(Saved entries)
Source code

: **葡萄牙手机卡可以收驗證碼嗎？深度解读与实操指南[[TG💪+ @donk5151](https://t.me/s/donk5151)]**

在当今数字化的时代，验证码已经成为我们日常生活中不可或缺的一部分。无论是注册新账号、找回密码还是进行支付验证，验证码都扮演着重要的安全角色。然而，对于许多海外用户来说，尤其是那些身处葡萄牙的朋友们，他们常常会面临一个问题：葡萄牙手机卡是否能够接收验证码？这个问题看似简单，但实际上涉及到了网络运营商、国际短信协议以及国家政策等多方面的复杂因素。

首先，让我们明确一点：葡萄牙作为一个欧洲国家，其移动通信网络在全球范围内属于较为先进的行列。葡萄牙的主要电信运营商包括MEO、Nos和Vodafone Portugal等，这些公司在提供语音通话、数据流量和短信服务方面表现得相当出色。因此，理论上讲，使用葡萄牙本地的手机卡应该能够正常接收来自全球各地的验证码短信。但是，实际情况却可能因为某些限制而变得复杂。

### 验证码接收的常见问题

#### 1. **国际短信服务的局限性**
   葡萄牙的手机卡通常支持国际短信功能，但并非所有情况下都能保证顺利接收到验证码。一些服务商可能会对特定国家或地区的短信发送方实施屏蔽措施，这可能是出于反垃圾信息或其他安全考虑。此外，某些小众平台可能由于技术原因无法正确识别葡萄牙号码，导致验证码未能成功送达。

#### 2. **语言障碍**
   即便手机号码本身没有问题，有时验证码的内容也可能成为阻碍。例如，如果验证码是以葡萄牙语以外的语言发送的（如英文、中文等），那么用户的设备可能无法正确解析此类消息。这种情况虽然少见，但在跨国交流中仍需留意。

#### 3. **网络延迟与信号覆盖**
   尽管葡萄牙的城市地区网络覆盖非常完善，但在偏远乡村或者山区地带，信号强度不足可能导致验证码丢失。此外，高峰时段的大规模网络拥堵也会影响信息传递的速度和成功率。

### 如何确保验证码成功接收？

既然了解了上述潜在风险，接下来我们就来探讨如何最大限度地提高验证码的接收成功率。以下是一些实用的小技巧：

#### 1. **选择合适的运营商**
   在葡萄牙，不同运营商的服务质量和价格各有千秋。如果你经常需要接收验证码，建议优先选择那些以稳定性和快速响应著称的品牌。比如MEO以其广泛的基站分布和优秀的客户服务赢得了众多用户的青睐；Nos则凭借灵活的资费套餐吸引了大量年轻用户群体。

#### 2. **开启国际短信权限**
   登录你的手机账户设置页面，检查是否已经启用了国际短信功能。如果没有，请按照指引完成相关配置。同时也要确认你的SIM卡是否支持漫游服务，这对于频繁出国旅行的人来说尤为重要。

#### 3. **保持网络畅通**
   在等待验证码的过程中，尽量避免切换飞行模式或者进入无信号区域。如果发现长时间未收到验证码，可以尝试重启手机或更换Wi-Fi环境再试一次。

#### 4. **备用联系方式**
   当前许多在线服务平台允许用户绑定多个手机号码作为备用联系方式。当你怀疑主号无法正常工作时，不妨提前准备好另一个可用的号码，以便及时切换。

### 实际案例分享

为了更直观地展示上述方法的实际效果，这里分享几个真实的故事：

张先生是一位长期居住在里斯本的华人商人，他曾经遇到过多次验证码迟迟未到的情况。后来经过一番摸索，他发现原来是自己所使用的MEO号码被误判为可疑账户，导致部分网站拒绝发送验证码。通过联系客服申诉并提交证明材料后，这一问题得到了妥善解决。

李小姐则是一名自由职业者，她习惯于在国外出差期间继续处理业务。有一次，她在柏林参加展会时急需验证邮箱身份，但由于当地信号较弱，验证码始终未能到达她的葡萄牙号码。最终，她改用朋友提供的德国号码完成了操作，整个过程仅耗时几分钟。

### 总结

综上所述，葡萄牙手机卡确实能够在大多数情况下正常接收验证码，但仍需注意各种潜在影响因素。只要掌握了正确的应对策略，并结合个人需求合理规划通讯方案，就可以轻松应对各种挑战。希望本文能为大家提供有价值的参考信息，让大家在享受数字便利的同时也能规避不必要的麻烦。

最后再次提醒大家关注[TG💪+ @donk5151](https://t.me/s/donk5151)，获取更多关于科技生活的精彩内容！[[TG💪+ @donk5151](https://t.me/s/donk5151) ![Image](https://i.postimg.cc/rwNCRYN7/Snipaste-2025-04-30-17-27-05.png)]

### Work order
Copy the lines of the data above word for word, from the line containing "首先，让我们明确一点：葡萄牙" through the line containing "既然了解了上述潜在风险，接下", including both of those lines.

### Response
首先，让我们明确一点：葡萄牙作为一个欧洲国家，其移动通信网络在全球范围内属于较为先进的行列。葡萄牙的主要电信运营商包括MEO、Nos和Vodafone Portugal等，这些公司在提供语音通话、数据流量和短信服务方面表现得相当出色。因此，理论上讲，使用葡萄牙本地的手机卡应该能够正常接收来自全球各地的验证码短信。但是，实际情况却可能因为某些限制而变得复杂。

### 验证码接收的常见问题

#### 1. **国际短信服务的局限性**
   葡萄牙的手机卡通常支持国际短信功能，但并非所有情况下都能保证顺利接收到验证码。一些服务商可能会对特定国家或地区的短信发送方实施屏蔽措施，这可能是出于反垃圾信息或其他安全考虑。此外，某些小众平台可能由于技术原因无法正确识别葡萄牙号码，导致验证码未能成功送达。

#### 2. **语言障碍**
   即便手机号码本身没有问题，有时验证码的内容也可能成为阻碍。例如，如果验证码是以葡萄牙语以外的语言发送的（如英文、中文等），那么用户的设备可能无法正确解析此类消息。这种情况虽然少见，但在跨国交流中仍需留意。

#### 3. **网络延迟与信号覆盖**
   尽管葡萄牙的城市地区网络覆盖非常完善，但在偏远乡村或者山区地带，信号强度不足可能导致验证码丢失。此外，高峰时段的大规模网络拥堵也会影响信息传递的速度和成功率。

### 如何确保验证码成功接收？

既然了解了上述潜在风险，接下来我们就来探讨如何最大限度地提高验证码的接收成功率。以下是一些实用的小技巧：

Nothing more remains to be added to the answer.